> **Compiti ed esercizi**
1 – Ritrascrivi fedelmente il passo del testo sull'autocritica che comincia con "In realtà c’è" e prosegue fino a "sbagliato un colpo?".
2 – Secondo il testo sull'autocritica, qual è l'unico modo per essere davvero dalla parte della verità, specialmente in politica?

> **Testo proposto**
L’invito alla verità, a dire finalmente a se stessi e al Paese come stanno realmente le cose, rischia di trasformarsi fatalmente a causa dei troppi consensi nella retorica della verità. E dunque in niente. Quando tutti si dicono subito d’accordo - «verità! sì, come no, verità, verità!» - allora è certo che la menzogna ha ancora un lungo avvenire davanti a sé.

In realtà c’è un solo modo per essere davvero dalla parte della verità, specialmente in politica: essere disposti a praticare l’autocritica. Che invece in Italia, come si sa, è una pratica molto rara. Nella nostra vita sociale, e in particolare in quella politica, nessuno, anche a distanza di anni, riconosce mai pubblicamente di aver commesso un errore, di non aver capito, di aver omesso di far qualcosa, di aver pensato o detto delle sciocchezze. E, sia detto tra parentesi, sta proprio qui, nell’impermeabilità all’autocritica la ragione forse principale di una delle più tipiche caratteristiche delle carriere pubbliche italiane: la loro durata potenzialmente illimitata. Perché mai ritirarsi o essere messo da parte anche a 70 o 80 anni compiuti, infatti, se uno non ha mai sbagliato un colpo?

> **Sezione dei dati**
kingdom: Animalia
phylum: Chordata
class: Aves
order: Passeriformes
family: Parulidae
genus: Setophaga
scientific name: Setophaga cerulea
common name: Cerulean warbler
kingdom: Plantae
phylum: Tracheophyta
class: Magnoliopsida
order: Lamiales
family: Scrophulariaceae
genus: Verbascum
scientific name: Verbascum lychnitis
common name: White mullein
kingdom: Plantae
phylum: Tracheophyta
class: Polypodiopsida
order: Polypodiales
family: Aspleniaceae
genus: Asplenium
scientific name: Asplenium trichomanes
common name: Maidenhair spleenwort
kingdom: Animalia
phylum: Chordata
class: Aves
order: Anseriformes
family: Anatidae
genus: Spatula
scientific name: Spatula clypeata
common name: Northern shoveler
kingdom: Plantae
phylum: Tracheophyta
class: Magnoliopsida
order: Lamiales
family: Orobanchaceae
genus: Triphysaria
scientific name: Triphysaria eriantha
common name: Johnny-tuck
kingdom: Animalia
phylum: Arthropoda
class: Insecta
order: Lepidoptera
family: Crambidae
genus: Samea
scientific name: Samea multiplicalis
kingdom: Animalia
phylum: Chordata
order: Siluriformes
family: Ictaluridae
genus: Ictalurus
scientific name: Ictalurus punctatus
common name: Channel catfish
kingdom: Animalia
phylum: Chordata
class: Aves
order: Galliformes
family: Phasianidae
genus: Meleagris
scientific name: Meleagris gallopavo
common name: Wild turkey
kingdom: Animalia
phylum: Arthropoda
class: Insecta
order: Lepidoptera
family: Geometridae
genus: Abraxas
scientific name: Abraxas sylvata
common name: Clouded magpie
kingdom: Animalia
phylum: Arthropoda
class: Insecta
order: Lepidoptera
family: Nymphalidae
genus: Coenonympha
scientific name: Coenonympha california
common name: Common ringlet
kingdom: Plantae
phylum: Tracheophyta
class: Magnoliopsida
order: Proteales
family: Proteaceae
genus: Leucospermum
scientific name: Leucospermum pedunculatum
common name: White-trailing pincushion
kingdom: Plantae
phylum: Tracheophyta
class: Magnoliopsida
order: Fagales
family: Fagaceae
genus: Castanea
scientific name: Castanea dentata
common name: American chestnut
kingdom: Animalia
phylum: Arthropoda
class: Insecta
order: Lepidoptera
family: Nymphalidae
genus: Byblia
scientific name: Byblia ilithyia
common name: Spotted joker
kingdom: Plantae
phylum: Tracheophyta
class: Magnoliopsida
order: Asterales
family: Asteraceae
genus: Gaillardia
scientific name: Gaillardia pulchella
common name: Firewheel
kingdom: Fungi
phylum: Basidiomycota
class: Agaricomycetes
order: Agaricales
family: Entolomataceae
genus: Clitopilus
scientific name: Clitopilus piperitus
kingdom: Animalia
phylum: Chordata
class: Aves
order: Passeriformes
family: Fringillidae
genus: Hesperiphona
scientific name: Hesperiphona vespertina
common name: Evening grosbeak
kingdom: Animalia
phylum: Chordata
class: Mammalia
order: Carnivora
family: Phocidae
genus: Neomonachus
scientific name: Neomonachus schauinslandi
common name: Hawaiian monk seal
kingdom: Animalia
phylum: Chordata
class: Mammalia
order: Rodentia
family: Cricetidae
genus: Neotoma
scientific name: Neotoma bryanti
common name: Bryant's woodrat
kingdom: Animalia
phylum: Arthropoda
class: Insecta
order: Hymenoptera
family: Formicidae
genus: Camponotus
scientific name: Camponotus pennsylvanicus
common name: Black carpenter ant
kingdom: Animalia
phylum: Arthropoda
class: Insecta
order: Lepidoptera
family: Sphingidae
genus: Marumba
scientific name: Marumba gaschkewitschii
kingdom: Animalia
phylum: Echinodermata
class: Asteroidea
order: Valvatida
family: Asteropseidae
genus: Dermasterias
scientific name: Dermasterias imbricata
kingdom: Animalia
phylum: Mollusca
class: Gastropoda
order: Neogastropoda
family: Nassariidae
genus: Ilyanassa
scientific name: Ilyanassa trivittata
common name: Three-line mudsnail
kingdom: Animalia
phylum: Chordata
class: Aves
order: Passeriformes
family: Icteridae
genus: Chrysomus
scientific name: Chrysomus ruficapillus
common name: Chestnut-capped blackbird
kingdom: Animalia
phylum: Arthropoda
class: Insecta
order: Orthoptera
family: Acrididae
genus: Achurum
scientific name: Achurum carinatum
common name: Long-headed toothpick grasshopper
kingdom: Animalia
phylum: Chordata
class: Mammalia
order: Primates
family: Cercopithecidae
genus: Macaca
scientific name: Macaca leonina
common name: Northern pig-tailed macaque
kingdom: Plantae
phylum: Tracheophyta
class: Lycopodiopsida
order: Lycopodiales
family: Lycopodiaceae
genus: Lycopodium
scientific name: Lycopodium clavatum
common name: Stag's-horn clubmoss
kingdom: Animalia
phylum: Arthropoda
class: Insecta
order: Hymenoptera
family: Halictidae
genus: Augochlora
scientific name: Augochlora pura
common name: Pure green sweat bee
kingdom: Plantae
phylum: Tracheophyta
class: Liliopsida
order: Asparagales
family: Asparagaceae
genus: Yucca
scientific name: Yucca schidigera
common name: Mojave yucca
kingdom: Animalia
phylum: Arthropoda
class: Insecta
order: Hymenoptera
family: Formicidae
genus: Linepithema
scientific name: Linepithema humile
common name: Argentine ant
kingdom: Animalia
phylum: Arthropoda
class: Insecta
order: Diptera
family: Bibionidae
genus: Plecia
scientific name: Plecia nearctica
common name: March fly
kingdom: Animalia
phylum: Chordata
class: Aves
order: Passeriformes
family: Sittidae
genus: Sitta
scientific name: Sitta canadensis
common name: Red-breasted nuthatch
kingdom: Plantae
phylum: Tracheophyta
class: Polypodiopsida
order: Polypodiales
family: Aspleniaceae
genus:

> **Elenco delle risposte**
1 –
In realtà c’è un solo modo per essere davvero dalla parte della verità, specialmente in politica: essere disposti a praticare l’autocritica. Che invece in Italia, come si sa, è una pratica molto rara. Nella nostra vita sociale, e in particolare in quella politica, nessuno, anche a distanza di anni, riconosce mai pubblicamente di aver commesso un errore, di non aver capito, di aver omesso di far qualcosa, di aver pensato o detto delle sciocchezze. E, sia detto tra parentesi, sta proprio qui, nell’impermeabilità all’autocritica la ragione forse principale di una delle più tipiche caratteristiche delle carriere pubbliche italiane: la loro durata potenzialmente illimitata. Perché mai ritirarsi o essere messo da parte anche a 70 o 80 anni compiuti, infatti, se uno non ha mai sbagliato un colpo?

2 – Essere disposti a praticare l'autocritica.